Siz yıllardır bölgenizde böyle anormal hava durumu gördünüz mü?
Bendeniz de görmedim.
Bakın son aylarda önümüzdeki günlerde, aylarda olacakları yazdım.
Ama sadece bizde değil tüm dünyada hava şartları anormal şekilde değişimler göstermeye başladı.
Antalya'da hızı saatte 155 km olan rüzgar esti, yağan yağmurlar dehşet verici olunca her yeri seller bastı.
Dalgaların seviyeleri yükselince dövdüğü sahilerde korkunç görüntüler oluşturdu.
Sadece bu bölge değil, hemen hemen tüm yurdumuzda yağışlar devasa arttı.
İzmir ilimizde son 51 yıldır görülmemiş soğuk hava ölçümü yapıldı -7 olarak.
Sıcaklara alışık İzmirli soğuklar yüzünden evlere kapanırken, yüksek yerlere kar yağdı.
Kısaca biz İstanbul, Ankara ve Kuzey Karadeniz Dağları'nın kuzeyinin ılıman, güneyinin çöl iklimini yaşamaya başlayacak diye açıklamıştık.
Bu açıklamamız tüm ulusal medyada aynen kullanıldı.
Yaz geldiğinde korkunç çöl sıcaklarını tekrar yaşayacağımız kesindir.
İşte o çöl sıcakları sadece ülkemizde değil tüm dünyada artarak sürmektedir.
Bu sıcaklar yüzünden korkunç bir buharlaşma kutuplarda buzulları eritmeye devam ederken, denizler, okyanuslar, akarsular, göller buna katkıda bulunmaktadır.
İşte o bulutlar havada aşırı birikerek, güneş ışınlarını yatay alan ve soğuyan bölgelerde bol yağışlara neden olmaktadır.
Buharlaşma ve yağış buna sebep nedir?
Atmosferde biriken ve sera etkisi yapan karbon gazları.
Güneşle, dünya arasına girerek yeryüzündeki buharlaşmaya neden olmaktadır.
Siz hiç yurdumuzda hortum duydunuz, gördünüz mü?
Hep okyanus kıyısı bölgelerde duyardık hortumları, şimdi her yerde görülüyorlar.
Bu sıcaklar devam ettiği müddetçe, yeryüzü daha da ısınacak, buharlaşma daha da artacak ve dünyamız hiç olmadığı kadar yağışlara teslim olmaya başlayacaktır diyoruz.
İşte bu yağışlar deniz kıyılarına yakın yerleri, düz ovaları, dere yataklarını önüne katıp götürecektir.
Bu yağışlardan daha az etkilenmek için yüksek ve su tutmayacak meyilli arazilerde yaşamak zorunda kalacağız.

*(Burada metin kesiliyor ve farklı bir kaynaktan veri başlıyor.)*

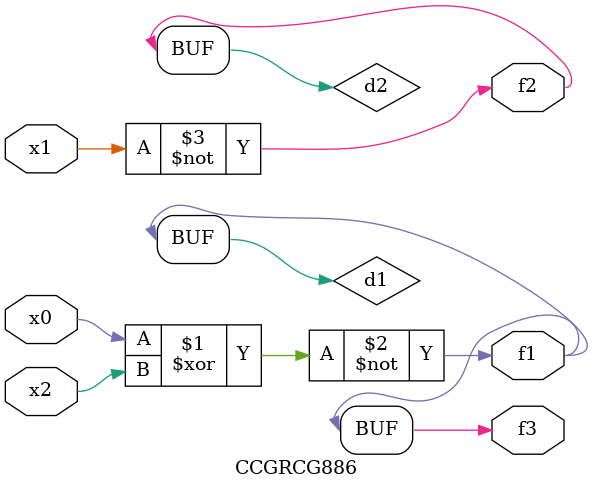
<source format=v>
module CCGRCG886(
	input x0, x1, x2,
	output f1, f2, f3
);

	wire d1, d2, d3;

	xnor (d1, x0, x2);
	nand (d2, x1);
	nor (d3, x1, x2);
	assign f1 = d1;
	assign f2 = d2;
	assign f3 = d1;
endmodule

</source>
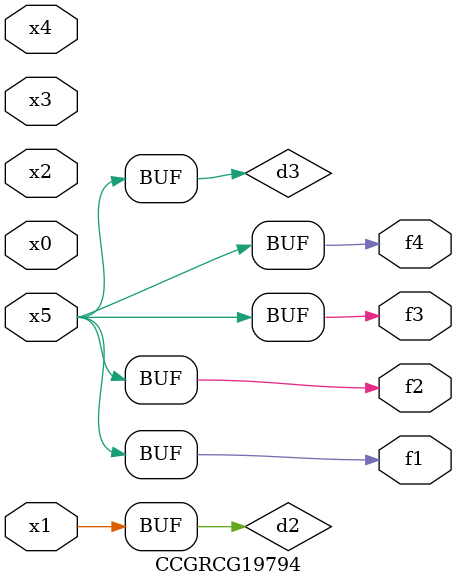
<source format=v>
module CCGRCG19794(
	input x0, x1, x2, x3, x4, x5,
	output f1, f2, f3, f4
);

	wire d1, d2, d3;

	not (d1, x5);
	or (d2, x1);
	xnor (d3, d1);
	assign f1 = d3;
	assign f2 = d3;
	assign f3 = d3;
	assign f4 = d3;
endmodule

</source>
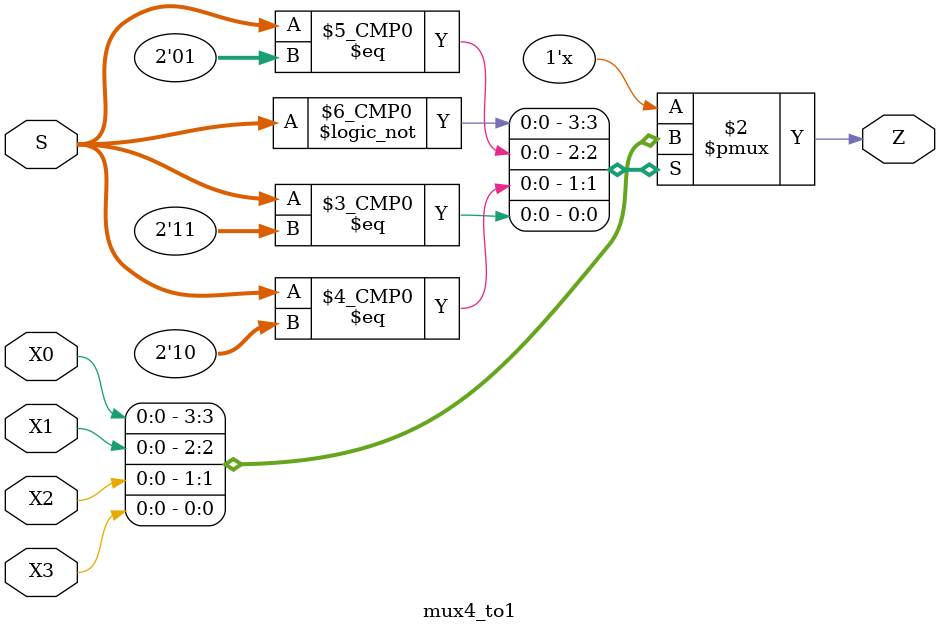
<source format=v>
`timescale 1ns / 1ps
module mux4_to1(Z,X0,X1,X2,X3,S);
input X0,X1,X2,X3;
input [1:0]S;
output reg Z;
always @(S or X0 or X1 or X2 or X3)
	begin
		case(S)
		 2'b00 : Z=X0;
		 2'b01 : Z=X1;
		 2'b10 : Z=X2;
		 2'b11 : Z=X3;
      endcase 
   end

endmodule









</source>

Ancak toprak kaymaları ve erozyon yani verimli toprakların tutulması adına her yere dayanıklı köklere sahip ağaçları dikmemiz şarttır.
Yağışlar böyle kalmayacağına göre devlet her bölgede oluşan ve her yağışta biraz daha su seviyesini artıran sellere karşı çalışmaları başlatarak bir plan dahilinde bu yerleşim değişiklerini hayata geçirmek zorundadır.
Aksine durumda devasa artacak seller yüksek can kayıplarının yaşanmasına yol açacaktır.
Kısaca kıyamete adım adım giderken sellerin su seviyeleri 20-30 metreleri önümüzdeki günlerde, aylarda, yıllarda görmeye başlayacaktır diye yetkilileri göreve çağırıyoruz.
İnsanoğlu çevreyi kirletirken, ağaçları keserken, Atmosferdeki karbon gazlarının sürekli artması ile felaketleri bir bir, bölge bölge yaşamaya başlayacaktır diye uyarıyoruz.